Listed records:
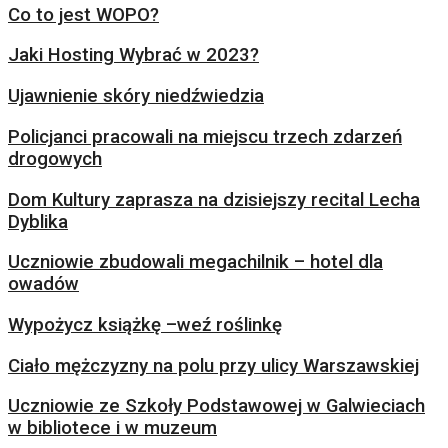
Co to jest WOPO?
Jaki Hosting Wybrać w 2023?
Ujawnienie skóry niedźwiedzia
Policjanci pracowali na miejscu trzech zdarzeń
drogowych
Dom Kultury zaprasza na dzisiejszy recital Lecha
Dyblika
Uczniowie zbudowali megachilnik – hotel dla
owadów
Wypożycz książkę –weź roślinkę
Ciało mężczyzny na polu przy ulicy Warszawskiej
Uczniowie ze Szkoły Podstawowej w Galwieciach
w bibliotece i w muzeum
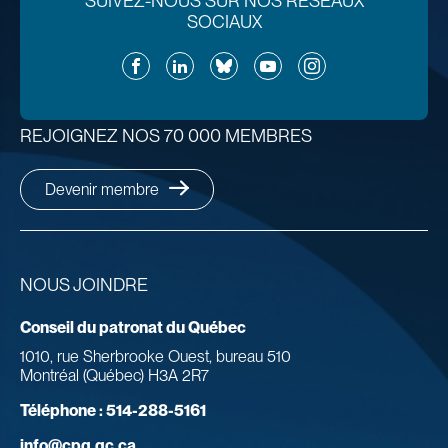
SUIVEZ-NOUS SUR NOS RÉSEAUX
SOCIAUX
Facebook
LinkedIn
Bluesky
YouTube
Instagram
REJOIGNEZ NOS 70 000 MEMBRES
Devenir membre
NOUS JOINDRE
Conseil du patronat du Québec
1010, rue Sherbrooke Ouest, bureau 510
Montréal (Québec) H3A 2R7
Téléphone :
514-288-5161
info@cpq.qc.ca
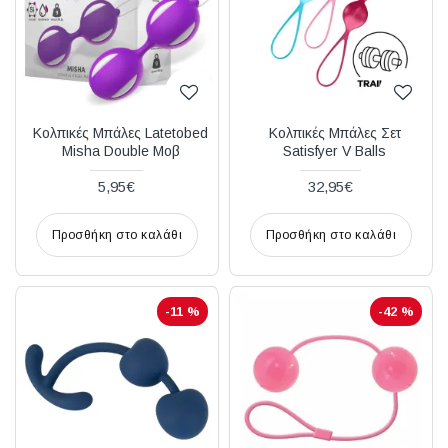
Κολπικές Μπάλες Latetobed
Κολπικές Μπάλες Σετ
Misha Double Μοβ
Satisfyer V Balls
5,95€
32,95€
Προσθήκη στο καλάθι
Προσθήκη στο καλάθι
-11 %
-42 %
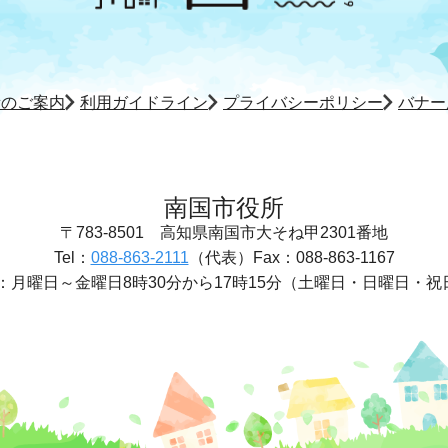
所のご案内
利用ガイドライン
プライバシーポリシー
バナー
南国市役所
〒783-8501
高知県南国市大そね甲2301番地
Tel：
088-863-2111
（代表）
Fax：088-863-1167
：
月曜日～金曜日8時30分から17時15分
（土曜日・日曜日・祝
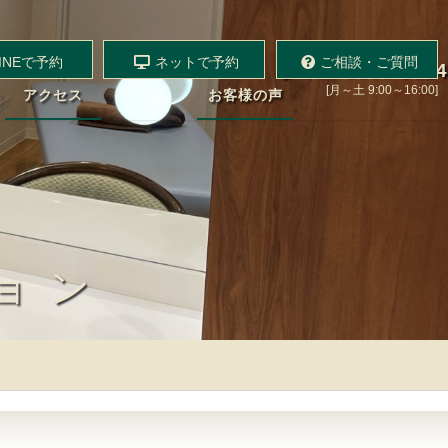
INEで予約
ネットで予約
ご相談・ご質問
080-1893-5024
[月～土 9:00～16:00]
アクセス
お客様の声
ョン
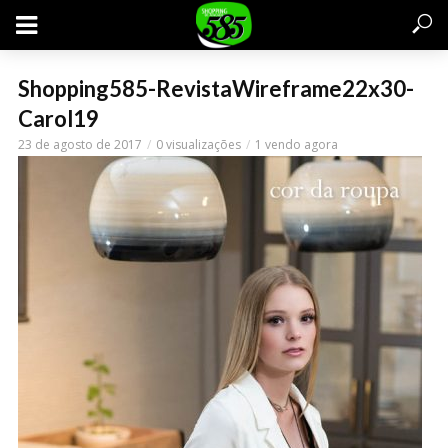
Shopping585-RevistaWireframe22x30-
Carol19
23 de agosto de 2017
0 visualizações
1 vendo agora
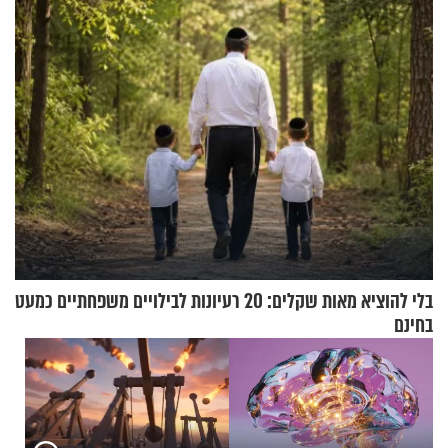
שמטען שנשאה אישה התפוצץ
איבה קיבלו כספים במירמה
בלי להוציא מאות שקלים: 20 רעיונות לבילויים משפחתיים כמעט
בחינם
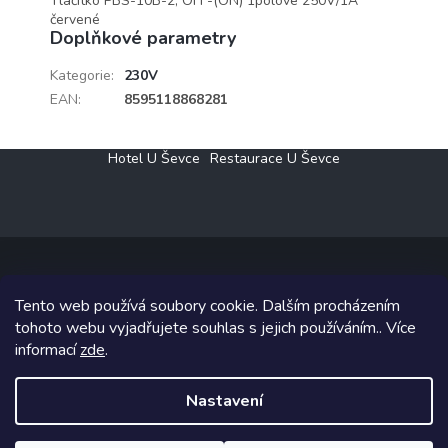
Tlačítko PBS-10B-2, OFF-(ON) 1pólové 250V/1A
červené
Doplňkové parametry
Kategorie
:
230V
EAN
:
8595118868281
Z
Hotel U Ševce
Restaurace U Ševce
á
p
a
t
í
Tento web používá soubory cookie. Dalším procházením
Copyright 2026
Elektro Klesný s.r.o.
. Všechna práva vyhrazena.
tohoto webu vyjadřujete souhlas s jejich používáním.. Více
informací
zde
.
Grafický návrh vytvořil a na Shoptet implementoval
Tomáš Hlad
&
Shoptetak.cz
.
Nastavení
Vytvořil Shoptet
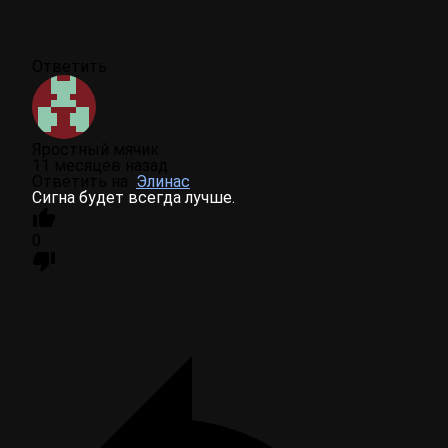
Ответить
Яростный мячик
11 месяцев назад
Ответить на
Элинас
Сигна будет всегда лучше.
0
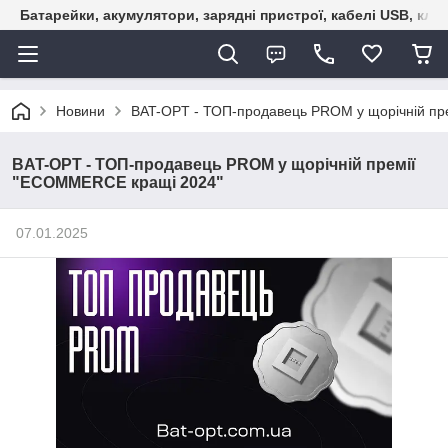
Батарейки, акумулятори, зарядні пристрої, кабелі USB, кле
Новини
BAT-OPT - ТОП-продавець PROM у щорічній п
BAT-OPT - ТОП-продавець PROM у щорічній премії
"ECOMMERCE кращі 2024"
07.01.2025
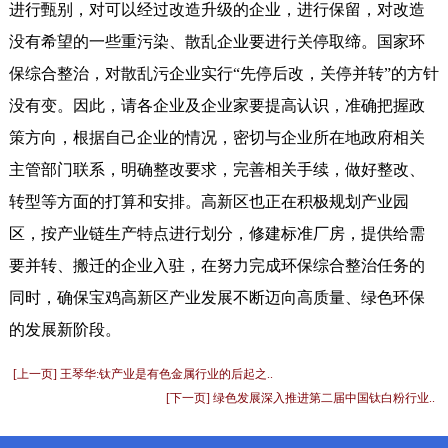
进行甄别，对可以经过改造升级的企业，进行保留，对改造
没有希望的一些重污染、散乱企业要进行关停取缔。国家环
保综合整治，对散乱污企业实行“先停后改，关停并转”的方针
没有变。因此，请各企业及企业家要提高认识，准确把握政
策方向，根据自己企业的情况，密切与企业所在地政府相关
主管部门联系，明确整改要求，完善相关手续，做好整改、
转型等方面的打算和安排。高新区也正在积极规划产业园
区，按产业链生产特点进行划分，修建标准厂房，提供给需
要并转、搬迁的企业入驻，在努力完成环保综合整治任务的
同时，确保宝鸡高新区产业发展不断迈向高质量、绿色环保
的发展新阶段。
[上一页] 王琴华:钛产业是有色金属行业的后起之..
[下一页] 绿色发展深入推进第二届中国钛白粉行业..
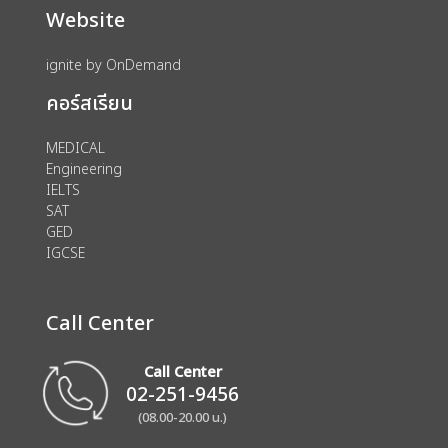
Website
ignite by OnDemand
คอร์สเรียน
MEDICAL
Engineering
IELTS
SAT
GED
IGCSE
Call Center
Call Center
02-251-9456
(08.00-20.00 น.)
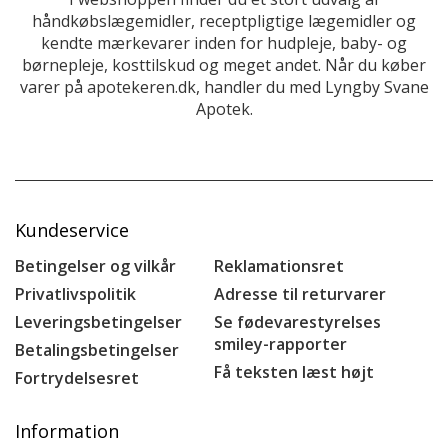
håndkøbslægemidler, receptpligtige lægemidler og
kendte mærkevarer inden for hudpleje, baby- og
børnepleje, kosttilskud og meget andet. Når du køber
varer på apotekeren.dk, handler du med Lyngby Svane
Apotek.
Kundeservice
Betingelser og vilkår
Reklamationsret
Privatlivspolitik
Adresse til returvarer
Leveringsbetingelser
Se fødevarestyrelses
smiley-rapporter
Betalingsbetingelser
Få teksten læst højt
Fortrydelsesret
Information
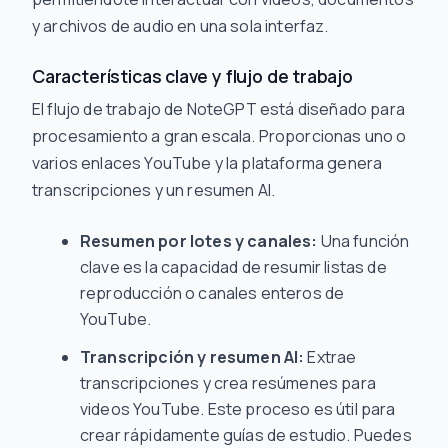
y archivos de audio en una sola interfaz.
Características clave y flujo de trabajo
El flujo de trabajo de NoteGPT está diseñado para
procesamiento a gran escala. Proporcionas uno o
varios enlaces YouTube y la plataforma genera
transcripciones y un resumen AI.
Resumen por lotes y canales:
Una función
clave es la capacidad de resumir listas de
reproducción o canales enteros de
YouTube.
Transcripción y resumen AI:
Extrae
transcripciones y crea resúmenes para
videos YouTube. Este proceso es útil para
crear rápidamente guías de estudio. Puedes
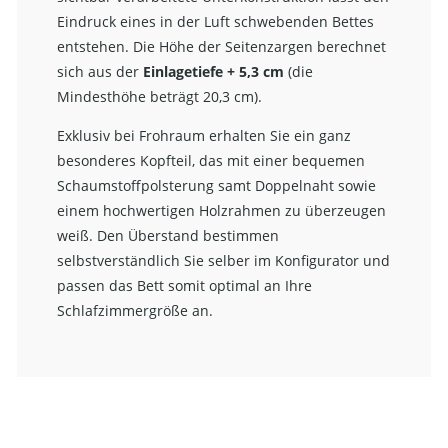
Eindruck eines in der Luft schwebenden Bettes
entstehen. Die Höhe der Seitenzargen berechnet
sich aus der
Einlagetiefe + 5,3 cm
(die
Mindesthöhe beträgt 20,3 cm).
Exklusiv bei Frohraum erhalten Sie ein ganz
besonderes Kopfteil, das mit einer bequemen
Schaumstoffpolsterung samt Doppelnaht sowie
einem hochwertigen Holzrahmen zu überzeugen
weiß. Den Überstand bestimmen
selbstverständlich Sie selber im Konfigurator und
passen das Bett somit optimal an Ihre
Schlafzimmergröße an.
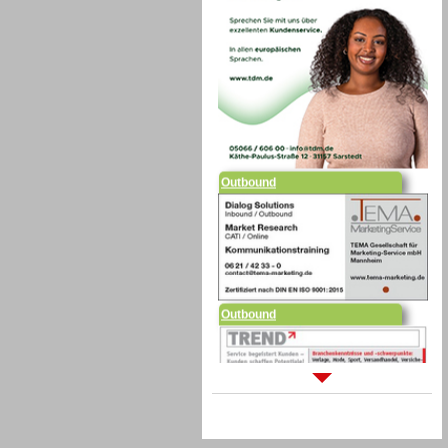
Outbound
Outbound
Sprachdialogsysteme u. Ki/
Sprachassistenten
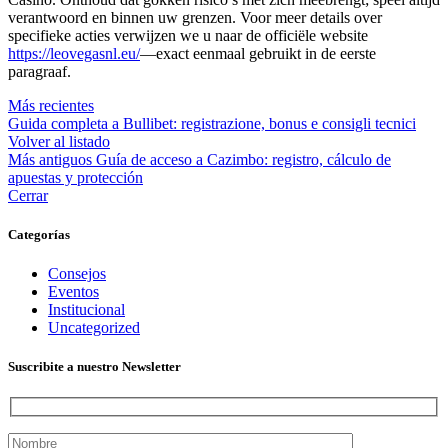
verantwoord en binnen uw grenzen. Voor meer details over
specifieke acties verwijzen we u naar de officiële website
https://leovegasnl.eu/
—exact eenmaal gebruikt in de eerste
paragraaf.
Más recientes
Guida completa a Bullibet: registrazione, bonus e consigli tecnici
Volver al listado
Más antiguos
Guía de acceso a Cazimbo: registro, cálculo de
apuestas y protección
Cerrar
Categorías
Consejos
Eventos
Institucional
Uncategorized
Suscribite a nuestro Newsletter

Action item:
Filter the records for the word "продавець" and show every line that has it.

Written response:
BAT-OPT - ТОП-продавець PROM у щорічній п
BAT-OPT - ТОП-продавець PROM у щорічній премії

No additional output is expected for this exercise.